Hi @wwahammy! I'm revisiting this issue after a report of 524's today. I saw your comment from 24 days ago and want to say thank you so much for the offer to help! I will definitely reach out if/when there are things I can use your help on related to this issue. ❤️
Latest investigation notes:
After examining a lot of the 524 errors received from CD by an internal Microsoft service, here are my observations:
Overall, there is not an easily identifiable bottleneck in the ClearlyDefined production infrastructure.

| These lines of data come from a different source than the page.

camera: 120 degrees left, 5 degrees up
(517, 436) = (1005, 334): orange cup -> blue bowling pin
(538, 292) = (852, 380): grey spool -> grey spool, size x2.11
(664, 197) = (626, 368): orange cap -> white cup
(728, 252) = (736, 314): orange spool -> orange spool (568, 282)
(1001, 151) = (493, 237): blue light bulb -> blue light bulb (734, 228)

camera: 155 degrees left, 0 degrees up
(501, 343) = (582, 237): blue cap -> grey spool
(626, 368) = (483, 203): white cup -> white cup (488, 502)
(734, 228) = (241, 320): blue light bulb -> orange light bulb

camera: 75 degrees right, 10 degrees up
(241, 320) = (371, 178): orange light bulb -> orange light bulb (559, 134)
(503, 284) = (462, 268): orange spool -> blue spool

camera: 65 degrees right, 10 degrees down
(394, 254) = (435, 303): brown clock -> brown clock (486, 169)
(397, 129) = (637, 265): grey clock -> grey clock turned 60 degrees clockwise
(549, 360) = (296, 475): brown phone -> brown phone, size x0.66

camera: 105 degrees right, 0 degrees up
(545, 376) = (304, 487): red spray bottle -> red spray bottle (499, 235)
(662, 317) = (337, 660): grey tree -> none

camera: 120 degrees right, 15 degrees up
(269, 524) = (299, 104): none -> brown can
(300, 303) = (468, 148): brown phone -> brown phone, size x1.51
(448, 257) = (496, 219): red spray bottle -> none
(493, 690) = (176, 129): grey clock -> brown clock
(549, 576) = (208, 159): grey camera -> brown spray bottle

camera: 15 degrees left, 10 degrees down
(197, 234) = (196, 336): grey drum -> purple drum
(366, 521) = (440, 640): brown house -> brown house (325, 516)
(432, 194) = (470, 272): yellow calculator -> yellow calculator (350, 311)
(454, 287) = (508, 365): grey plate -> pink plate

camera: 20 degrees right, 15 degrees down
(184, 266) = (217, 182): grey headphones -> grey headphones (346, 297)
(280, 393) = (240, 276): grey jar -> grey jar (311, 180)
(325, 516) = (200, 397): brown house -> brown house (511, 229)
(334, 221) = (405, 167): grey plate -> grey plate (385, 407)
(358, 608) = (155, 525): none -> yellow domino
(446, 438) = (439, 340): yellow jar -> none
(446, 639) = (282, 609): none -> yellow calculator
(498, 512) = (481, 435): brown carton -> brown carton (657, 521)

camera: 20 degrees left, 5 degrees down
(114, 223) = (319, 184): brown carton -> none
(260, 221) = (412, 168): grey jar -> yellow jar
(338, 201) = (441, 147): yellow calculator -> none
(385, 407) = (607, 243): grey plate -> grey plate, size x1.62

When a request takes > 1 min to return (which is what causes the 524 error from Cloudflare), it is inconsistent what part of the ClearlyDefined infra causes the delay
Overall - I think ClearlyDefined is getting more traffic than it can handle. I'd like to lower the rate limit (atm it's 1000 api requests/60 sec) and see if that has an effect, but that does mean that some users will need to throttle their requests to ClearlyDefined.
Talked to @jeffwilcox about this and he had two good suggestions for investigating the occasional GH API call slowdowns we are seeing.
Investigating both of these now!
Just an update: I'm getting these errors again today.
@wwahammy ty for letting us know. I will take a look.
@wwahammy is it possible to give me an example of coordinates you were using in the API call that was receiving the 524 errors?
I am seeing a significant spike in latency from our Azure Blob storage 7 hours ago (it appears to have stabilized shortly after that)
Hey all, I just started getting 524 errors just now. The service has been slow-ish all day but hadn't timed out until now.
@MichaelTsengLZ Could you look into this, please?
As an FYI, I'm getting 524's right now.
@wwahammy which API do you get 524's? Could you give me some examples?
I am getting frequently these:
For instance, https://api.clearlydefined.io/harvest/pypi/pypi/-/django
What is the benefit of Cloudflare again? And is someone ever notified from these errors since they are not backend errors, they are from Cloudflare?